Current owner Mark Van Gessel purchased Hinano Café with partners Andy Schelich and Lee Glazer when Larson retired in the 1990s. Glazer in particular proved key to the sale, having worked as a bartender at the Venice dive bar since 1963. Though Glazer passed away in 2010, Van Gessel and Schelich have long pledged to keep the Hinano Café as it always has been, down to the sawdust on the floors and the mural along the bar’s exterior. Changes have been made over the years of course, including taking over the next-door laundromat to create what is now the bar’s pool room, but the space feels authentic to its 1962 roots.

Given the Venice Beach location, it comes as no shock that the outdoor seating area at Hinano Café is an inviting, layered experience, stretching from a strip of tables adjacent to the building to a fenced area adjacent to the road with additional tables, some of them shaded. The mural along the top of the building fits its ocean-friendly location down to the blue paint and tiki-style lettering. The restored black sign above the door looks subtle in comparison but provides a nice one-two punch with the bold lettering on the structure itself.

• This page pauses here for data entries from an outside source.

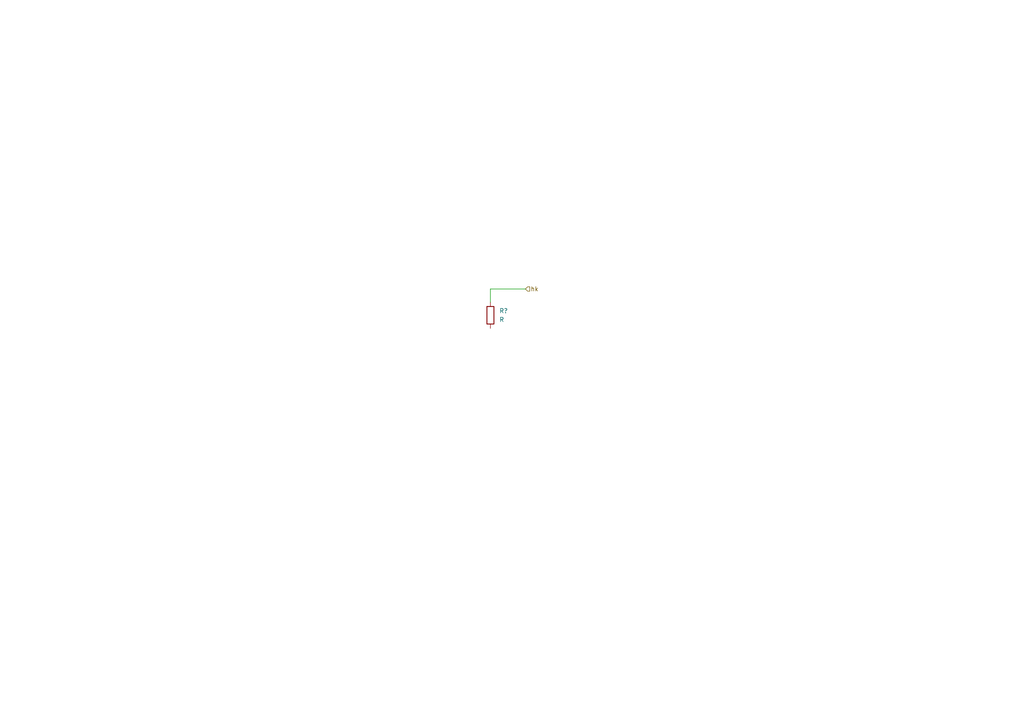
<source format=kicad_sch>
(kicad_sch (version 20211123) (generator eeschema)

  (uuid d3f10236-1100-4e69-a8eb-16b1499346fc)

  (paper "A4")

  


  (wire (pts (xy 142.24 83.82) (xy 142.24 87.63))
    (stroke (width 0) (type default) (color 0 0 0 0))
    (uuid 3b597301-e593-41b5-9a58-74a19ee9220d)
  )
  (wire (pts (xy 152.4 83.82) (xy 142.24 83.82))
    (stroke (width 0) (type default) (color 0 0 0 0))
    (uuid 562f9983-0d0a-45a6-b49d-8150ea599eb1)
  )

  (hierarchical_label "hk" (shape input) (at 152.4 83.82 0)
    (effects (font (size 1.27 1.27)) (justify left))
    (uuid bfd6fe0b-7805-4cc7-b5ff-6ae5c4e35ba7)
  )

  (symbol (lib_id "Device:R") (at 142.24 91.44 0) (unit 1)
    (in_bom yes) (on_board yes) (fields_autoplaced)
    (uuid e7b5ecb2-be1c-42b4-9689-9d2e7fa89004)
    (property "Reference" "R?" (id 0) (at 144.78 90.1699 0)
      (effects (font (size 1.27 1.27)) (justify left))
    )
    (property "Value" "R" (id 1) (at 144.78 92.7099 0)
      (effects (font (size 1.27 1.27)) (justify left))
    )
    (property "Footprint" "" (id 2) (at 140.462 91.44 90)
      (effects (font (size 1.27 1.27)) hide)
    )
    (property "Datasheet" "~" (id 3) (at 142.24 91.44 0)
      (effects (font (size 1.27 1.27)) hide)
    )
    (pin "1" (uuid d6f10797-ffc4-4728-9024-84581faf80e9))
    (pin "2" (uuid cff300d5-25c9-40dc-b2dd-4ae6cd7cc1cb))
  )
)

</source>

The atmosphere inside feels a bit like the ocean wind swept through and everything was kind of left as it was.

The atmosphere inside feels a bit like the ocean wind swept through and everything was kind of left as it was. Sawdust lines the floor, surfboards hang from the ceiling, framed photos and faded magazine clippings line the walls. The space centers around a central bar that houses both the beer and wine selection (no liquor here) as well as the flattop grill so old that it predates the bar. Here the legendary Hinano Café hamburgers are prepared and though the menu is surprisingly deep with additional options, the burger is a must for a first-time visit. Every burger comes with a side of some kind of crunchy snack, the selection provided determined by luck of the draw.

Not that Hinano Café needs additional amenities, but live music can be caught here Friday through Sunday each week, part of a long tradition that includes a few one-off celebrity sets including visits from Billy Idol and James Taylor. The kitchen keeps relatively late hours, shutting down at 11:30 PM and offers a breakfast-specific menu early in the day (try the breakfast burritos). A pair of pool tables can be found on the backside of the central bar and though Hinano Café has a cash-only heritage, credit cards are now accepted.

And though some Los Angeles-area dive bars can feel more like a lounge than a true dive, Hinano Café thankfully bucks that trend. Wood paneling lines every conceivable inch of the bar’s interior space, down to the long wooden slats that serve as the Hinano Café ceiling. The decorations look long untouched, the popcorn is free, beer is served in frosted mugs or towering pitchers, the crowd is made up of regulars and visitors comingling and the entire building is filled with the smell of burgers on a grill. If California could be captured and expressed in dive bar form, the result would look eerily like Hinano Café.